A high-powered San Francisco finance manager was arrested — but appears not to be facing serious charges — Tuesday after allegedly pretending to be a TSA officer and leading at least two female travelers to a private security screening room at San Francisco International Airport.

KTVU reports that 53-year-old SF resident Eric Slighton had a ticket to Hong Kong when he, according to the police report, was allegedly was seen "waving at and entering the private screening room" with an Asian female traveler near the exit of the Area A security checkpoint in SFO's International Terminal before performing an unauthorized pat down.

He attracted the attention of a Covenant Security (the private company contracted by the TSA to secure SFO) staffer when he reportedly attempted to ensnare a second woman.

According to Matier & Ross, "male screeners are prohibited from taking women into the booth for a pat-down without a female screener also being present."

This isn't the first time that things appear to have fallen through the cracks for Covenant: an SF Examiner investigation from 2013 "documented numerous worker allegations about high-risk bags being routinely loaded onto planes at SFO each day without any human inspection."

In Tuesday's case, KCBS reports that Slighton had passed through security some hours earlier, and had been seen drinking in one of the airport bars.

M&R reported late Thursday morning that at the time of his arrest, Slighton was carrying business cards that listed him as a partner at Aktis Capital Singapore.

According to the Aktis website, which lists Slighton as "Director":

Prior to his role as director and partner of Aktis Singapore, Eric Slighton was Managing Director of Barclays Capital in Hong Kong where he headed Asia Credit Trading and built Barclay’s Asia Credit Derivatives Trading & Structuring business. From 1996 to 2000 he was Managing Director at Deutsche Bank in Hong Kong, where he was one of the original Managing Director charged with transforming the bank’s Asia branch business into an international investment banking franchise. By 2000, he was Head of Deutsche Bank’s Asian Fixed Income and Foreign Exchange Sales overseeing a team of over 100 finance professionals across nine countries.

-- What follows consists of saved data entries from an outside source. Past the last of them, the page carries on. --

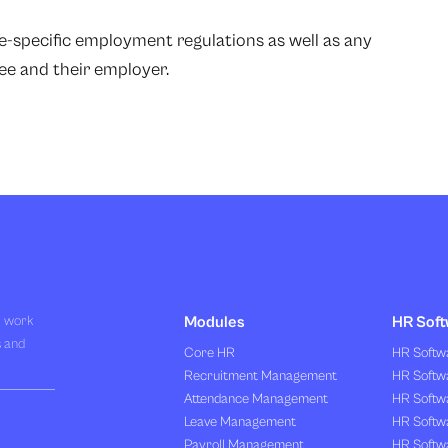
te-specific employment regulations as well as any
e and their employer.
R work
Modules
HR Soft
s and
Core HR
HR Softwa
Recruitment Management
HR Softwa
Attendance Management
HR Softw
Leave Management
HR Softw
Payroll Management
HR Softw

Prior to this, he spent 10 years with Merrill Lynch in New York and Hong Kong in fixed income analytics, debt and equity derivatives trading and debt capital markets. In addition, Mr. Slighton has direct experience with independent entrepreneurship as co-founder and CEO of ComMira e-Solutions (San Francisco), a company specializing in business-process automation software.

When reached by phone, Slighton's father told M&R that "There was a time in the past when had drinking problem, but that was 10 years ago,...To the best of my knowledge, he doesn't drink at this time."

Airport law enforcement sources told M&R that Slighton, who has addresses in both SF and Hong Kong, later entered the security area in khaki pants, a blue polo shirt and blue rubber gloves that KCBS believes he "may have swiped...to look the part."

"They will be (investigating) this for a week," an anonymous law enforcement source told M&R. "Someone has to pay for this."

However, that "someone" is unlikely to be Slighton, himself. Since neither police nor Covenant staffers were able to track down the women Slighton had allegedly scammed or pawed, he was arrested only for public drunkenness and "suspicious occurrence." Unless the women come forward, those are the only charges he's likely to ever face.